F1: Wolff diz que Mercedes tem o motor mais forte e reacende debate

A disputa pelas unidades de potência voltou ao centro das atenções na Fórmula 1 após Toto Wolff afirmar que a Mercedes possui atualmente o motor mais potente do grid. A declaração reacende o debate sobre o ADUO, sistema criado pela FIA para monitorar o desempenho dos fabricantes e definir quem pode receber concessões de desenvolvimento.

O tema ganhou força porque, quando o ADUO foi apresentado, a Red Bull-Ford Powertrains aparecia como referência entre os motores de combustão interna, à frente da Mercedes. Agora, após o GP da Bélgica, o dirigente austríaco indicou que o cenário mudou, embora tenha reconhecido que um problema afetou todos os carros equipados com motores Mercedes em Spa, prejudicando especialmente George Russell.

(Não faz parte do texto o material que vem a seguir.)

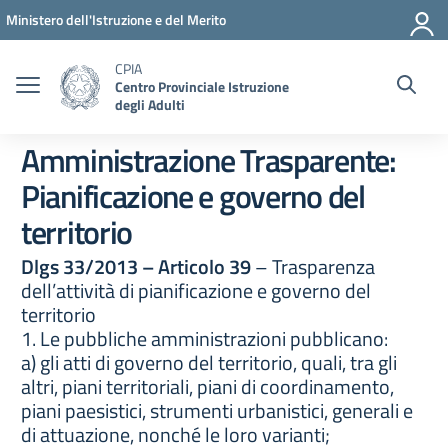
Vai ai contenuti
Vai al menu di navigazione
Vai al footer
Ministero dell'Istruzione e del Merito
CPIA
Centro Provinciale Istruzione
degli Adulti
Amministrazione Trasparente:
Pianificazione e governo del
territorio
Dlgs 33/2013 – Articolo 39
– Trasparenza
dell’attività di pianificazione e governo del
territorio
1. Le pubbliche amministrazioni pubblicano:
a) gli atti di governo del territorio, quali, tra gli
altri, piani territoriali, piani di coordinamento,
piani paesistici, strumenti urbanistici, generali e
di attuazione, nonché le loro varianti;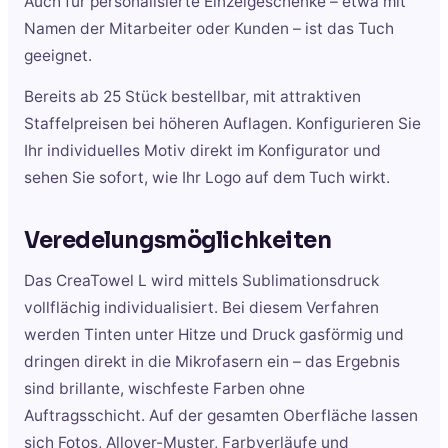
Auch für personalisierte Einzelgeschenke – etwa mit
Namen der Mitarbeiter oder Kunden – ist das Tuch
geeignet.
Bereits ab 25 Stück bestellbar, mit attraktiven
Staffelpreisen bei höheren Auflagen. Konfigurieren Sie
Ihr individuelles Motiv direkt im Konfigurator und
sehen Sie sofort, wie Ihr Logo auf dem Tuch wirkt.
Veredelungsmöglichkeiten
Das CreaTowel L wird mittels Sublimationsdruck
vollflächig individualisiert. Bei diesem Verfahren
werden Tinten unter Hitze und Druck gasförmig und
dringen direkt in die Mikrofasern ein – das Ergebnis
sind brillante, wischfeste Farben ohne
Auftragsschicht. Auf der gesamten Oberfläche lassen
sich Fotos, Allover-Muster, Farbverläufe und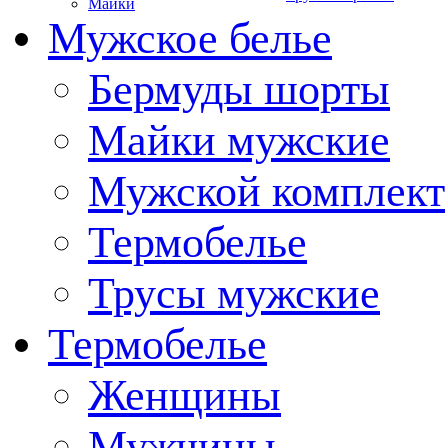
Майки
Мужское белье
Бермуды шорты
Майки мужские
Мужской комплект
Термобелье
Трусы мужские
Термобелье
Женщины
Мужчины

Faça o F1Mania.net sua fonte preferida de notícias no Google e também no Google Discover.

“Tivemos um problema em todos os motores Mercedes, faltava potência nas retas e isso prejudicou muito ele [George Russell]. A culpa é 100% nossa. Estamos dando o nosso melhor como equipe, temos a unidade de potência mais potente, temos um carro forte e capaz de vencer. Todos dão o máximo para minimizar os erros e, mesmo assim, isso acontece porque somos humanos”, afirmou à Sky Sports.

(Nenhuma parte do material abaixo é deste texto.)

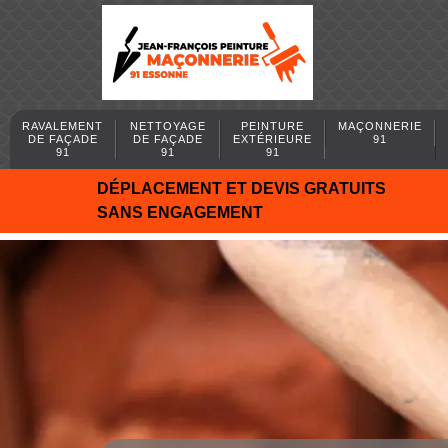
RAVALEMENT
NETTOYAGE
PEINTURE
MAÇONNERIE
DE FAÇADE
DE FAÇADE
EXTÉRIEURE
91
91
91
91
DÉPLACEMENT ET DEVIS GRATUITS
SANS ENGAGEMENT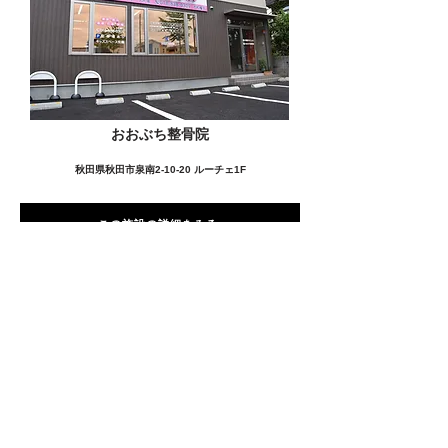
おおぶち整骨院
秋田県秋田市泉南2-10-20 ルーチェ1F
この施設の詳細をみる
愛用者の声
前
次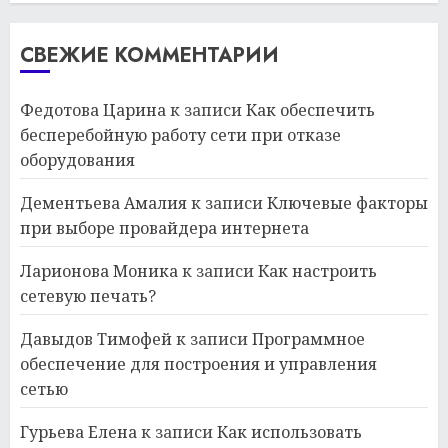
СВЕЖИЕ КОММЕНТАРИИ
Федотова Царина
к записи
Как обеспечить
бесперебойную работу сети при отказе
оборудования
Дементьева Амалия
к записи
Ключевые факторы
при выборе провайдера интернета
Ларионова Моника
к записи
Как настроить
сетевую печать?
Давыдов Тимофей
к записи
Программное
обеспечение для построения и управления
сетью
Гурьева Елена
к записи
Как использовать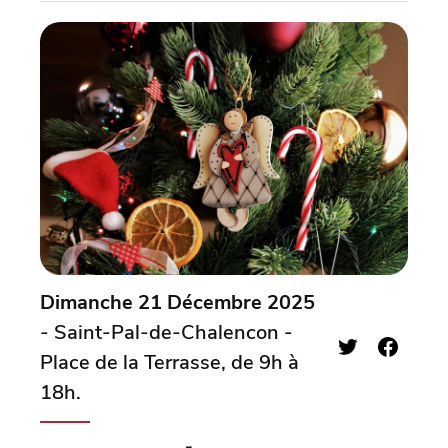
Dimanche 21 Décembre 2025
- Saint-Pal-de-Chalencon -
Place de la Terrasse, de 9h à
18h.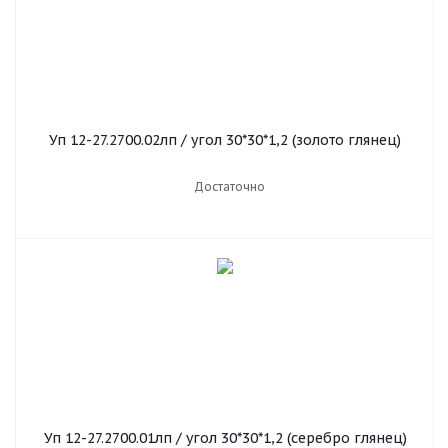
Уп 12-27.2700.02лп / угол 30*30*1,2 (золото глянец)
Достаточно
Уп 12-27.2700.01лп / угол 30*30*1,2 (серебро глянец)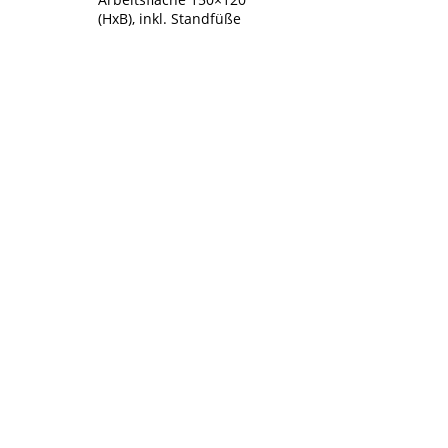
(HxB), inkl. Standfüße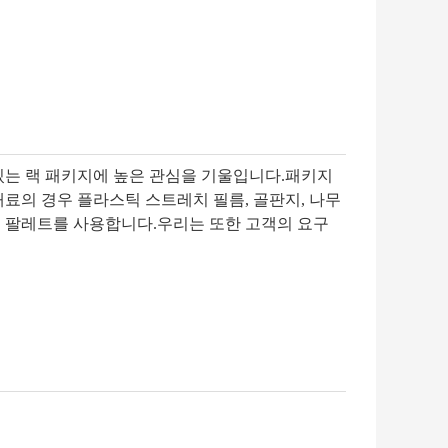
있는 랙 패키지에 높은 관심을 기울입니다.패키지
료의 경우 플라스틱 스트레치 필름, 골판지, 나무
 및 팔레트를 사용합니다.우리는 또한 고객의 요구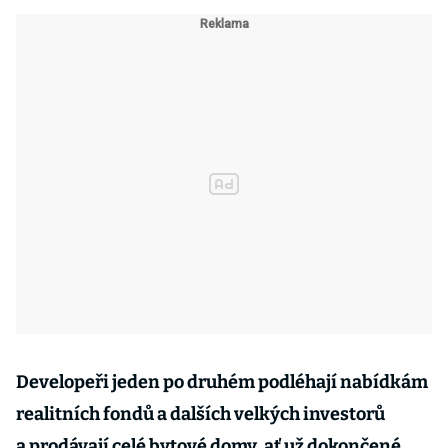
Developeři jeden po druhém podléhají nabídkám
realitních fondů a dalších velkých investorů
a prodávají celé bytové domy, ať už dokončené,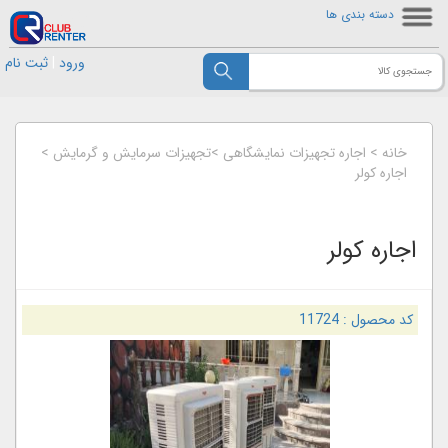
دسته بندی ها
ورود
|
ثبت نام
خانه
>
اجاره تجهیزات نمایشگاهی
>
تجهیزات سرمایش و گرمایش
>
اجاره کولر
اجاره کولر
کد محصول :
11724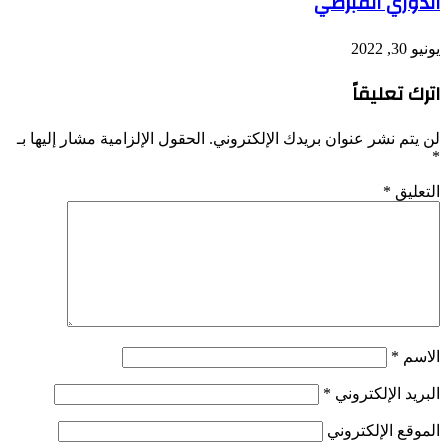
الدوري القبرصي
يونيو 30, 2022
اترك تعليقاً
لن يتم نشر عنوان بريدك الإلكتروني.
الحقول الإلزامية مشار إليها بـ
*
التعليق
*
الاسم
*
البريد الإلكتروني
*
الموقع الإلكتروني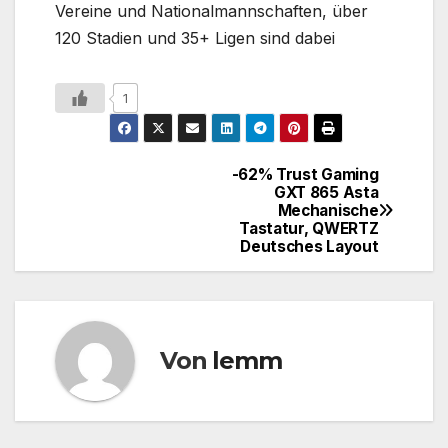
Vereine und Nationalmannschaften, über
120 Stadien und 35+ Ligen sind dabei
1
-62% Trust Gaming
GXT 865 Asta
Mechanische
Tastatur, QWERTZ
Deutsches Layout
Von
lemm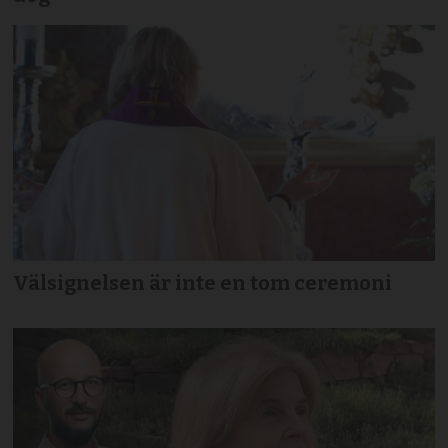
Välsignelsen är inte en tom ceremoni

F1: Wolff diz que Mercedes tem o motor mais forte e reacende debate
Foto: Lucas Miranda / F1MANIA.NET

Questionado sobre a declaração do rival, o chefe da Red Bull, Laurent Mekies, concordou com a avaliação. “Toto está certo. Também acho que eles têm a unidade de potência mais potente. E, certamente, eles tiveram uma vantagem considerável nas retas novamente”, disse.

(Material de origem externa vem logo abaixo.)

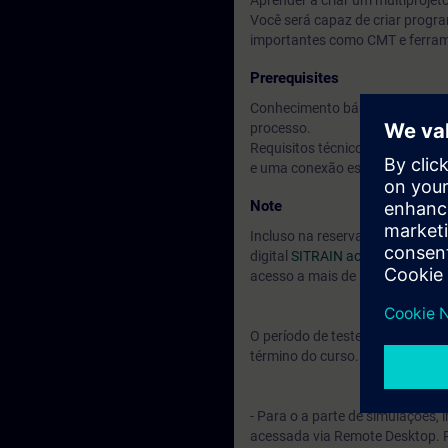
Aprender a criar um multiproje
Você será capaz de criar progr
importantes como CMT e ferrame
Prerequisites
Conhecimento básico de engenhar
processo.
Requisitos técnicos: Para este
e uma conexão estável à Intern
Note
Incluso na reserva do seu curs
digital
SITRAIN access.
Você pod
acesso a mais de 500 outros tr
O período de teste inicia 7 dia
término do curso.
- Para o a parte de simulações,
acessada via Remote Desktop. P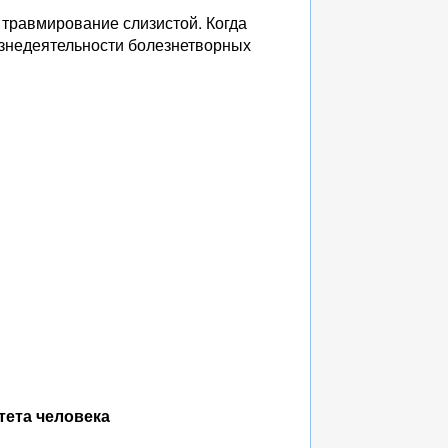
травмирование слизистой. Когда
изнедеятельности болезнетворных
тета человека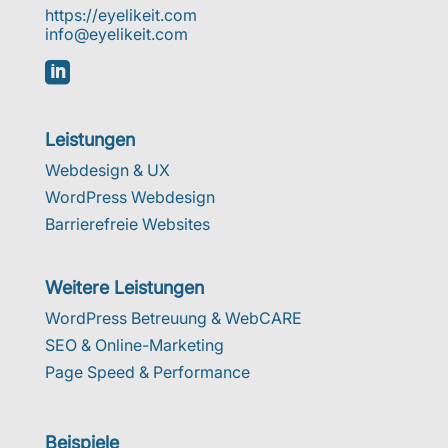
https://eyelikeit.com
info@eyelikeit.com

Leistungen
Webdesign & UX
WordPress Webdesign
Barrierefreie Websites
Weitere Leistungen
WordPress Betreuung & WebCARE
SEO & Online-Marketing
Page Speed & Performance
Beispiele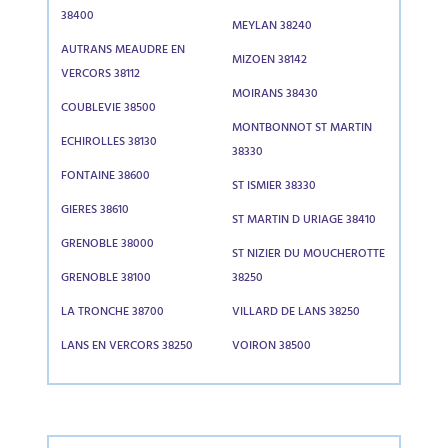
38400
MEYLAN 38240
AUTRANS MEAUDRE EN
MIZOEN 38142
VERCORS 38112
MOIRANS 38430
COUBLEVIE 38500
MONTBONNOT ST MARTIN
ECHIROLLES 38130
38330
FONTAINE 38600
ST ISMIER 38330
GIERES 38610
ST MARTIN D URIAGE 38410
GRENOBLE 38000
ST NIZIER DU MOUCHEROTTE
GRENOBLE 38100
38250
LA TRONCHE 38700
VILLARD DE LANS 38250
LANS EN VERCORS 38250
VOIRON 38500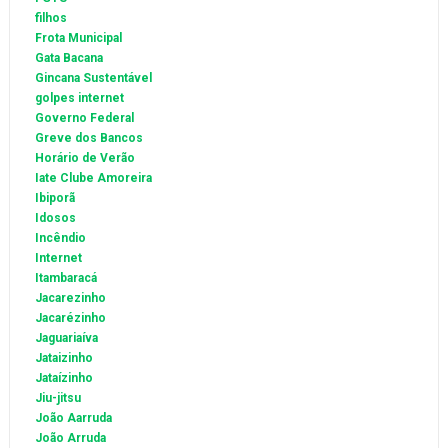
filhos
Frota Municipal
Gata Bacana
Gincana Sustentável
golpes internet
Governo Federal
Greve dos Bancos
Horário de Verão
Iate Clube Amoreira
Ibiporã
Idosos
Incêndio
Internet
Itambaracá
Jacarezinho
Jacarézinho
Jaguariaíva
Jataizinho
Jataízinho
Jiu-jitsu
João Aarruda
João Arruda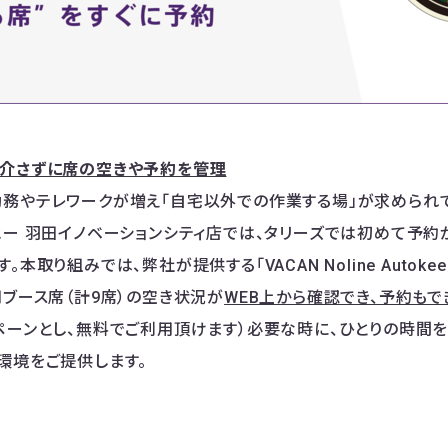
を介さずに席の空きや予約を管理
務やテレワークが増え「自宅以外での作業する場」が求められ
ヒー 羽田イノベーションシティ店では、タリーズでは初めて予約
。本取り組みでは、弊社が提供する「VACAN Noline Autok
用ブース席（計9席）の空き状況が
WEB上から確認でき、予約もで
ペーンとし、無料でご利用頂けます）必要な時に、ひとりの時間
環境をご提供します。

O primeiro ciclo de avaliação do ADUO apontou a Red Bull-Ford como referência entre os motores de combustão interna, com a Mercedes entre 2% e 4% atrás, enquanto Ferrari, Audi e Honda apresentavam uma diferença superior a 4%. O segundo período de monitoramento começou no GP de Mônaco e será encerrado no GP da Hungria. Embora os resultados devam ser divulgados até duas semanas após o fim dessa fase, o relatório do primeiro ciclo ainda não foi publicado oficialmente devido à investigação envolvendo a Red Bull. Com isso, a expectativa do paddock é que a FIA esclareça o cenário após a etapa húngara e confirme se houve mudança na ordem de desempenho entre os fabricantes, fator que poderá definir quais marcas terão direito às oportunidades de atualização previstas pelo ADUO.